Document passage:

☆ ☆ ☆

To corroborate the camera #1 data, data manager 102 may relax the corroboration requirements to obtain relaxed corroboration requirements. The relaxed corroboration requirements may include allowing data from other data sources, such as the camera #2 data and the GPS data, to be used to corroborate the camera #1 data.
To corroborate the camera #1 data using the camera #2 data, the first information content may be compared to a second information content of the camera #2 data, which may include a number of people who entered the factory on April 28th measured by the second security camera (e.g., 128 people). During the corroboration process, data manager 102 may use criteria for substantially matching to determine that the first information content substantially matches the second information content and, thus, it may be concluded that the camera #2 data corroborates the camera #1 data.
A similar corroboration process may be performed using the GPS data. Data manager 102 may conclude that data from the second security camera and the smart car GPS systems (e.g., two data sources) corroborates the camera #1 data. Based on the quantity of data sources which corroborates the camera #1 data and a level of trust schema, data manager 102 may assign the camera #1 data a level of trust of 3 (e.g., on a scale of 1-10, with 1 being the lowest level of trust and 10 being the highest level of trust). The camera #1 data may then be provided to the data consumer.

☆ ☆ ☆

What to do:
[A] List every type of data that the corroboration passage names.
[B] In the corroboration passage, what level of trust does data manager 102 assign to the camera #1 data?
[C] Summarize the corroboration passage in two sentences.

Available data:
☆ ☆ ☆

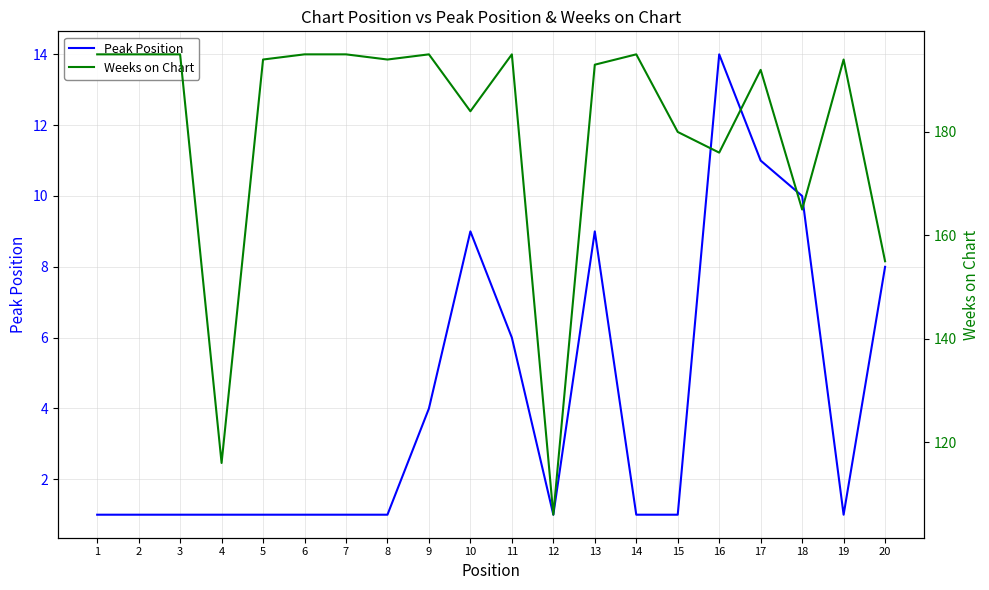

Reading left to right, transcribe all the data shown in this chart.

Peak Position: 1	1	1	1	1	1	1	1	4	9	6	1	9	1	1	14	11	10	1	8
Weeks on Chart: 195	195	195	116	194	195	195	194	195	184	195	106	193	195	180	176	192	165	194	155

☆ ☆ ☆

Activity answers:
[A]
Camera #1 data
Camera #2 data
GPS data

[B] A level of trust of 3, on a scale of 1 to 10.

[C] Data manager 102 relaxes its corroboration requirements so that camera #2 data and GPS data can be compared with the camera #1 data, and it concludes that both sources corroborate it. Based on the number of corroborating sources and a level of trust schema, it assigns the camera #1 data a level of trust of 3 and provides that data to the data consumer.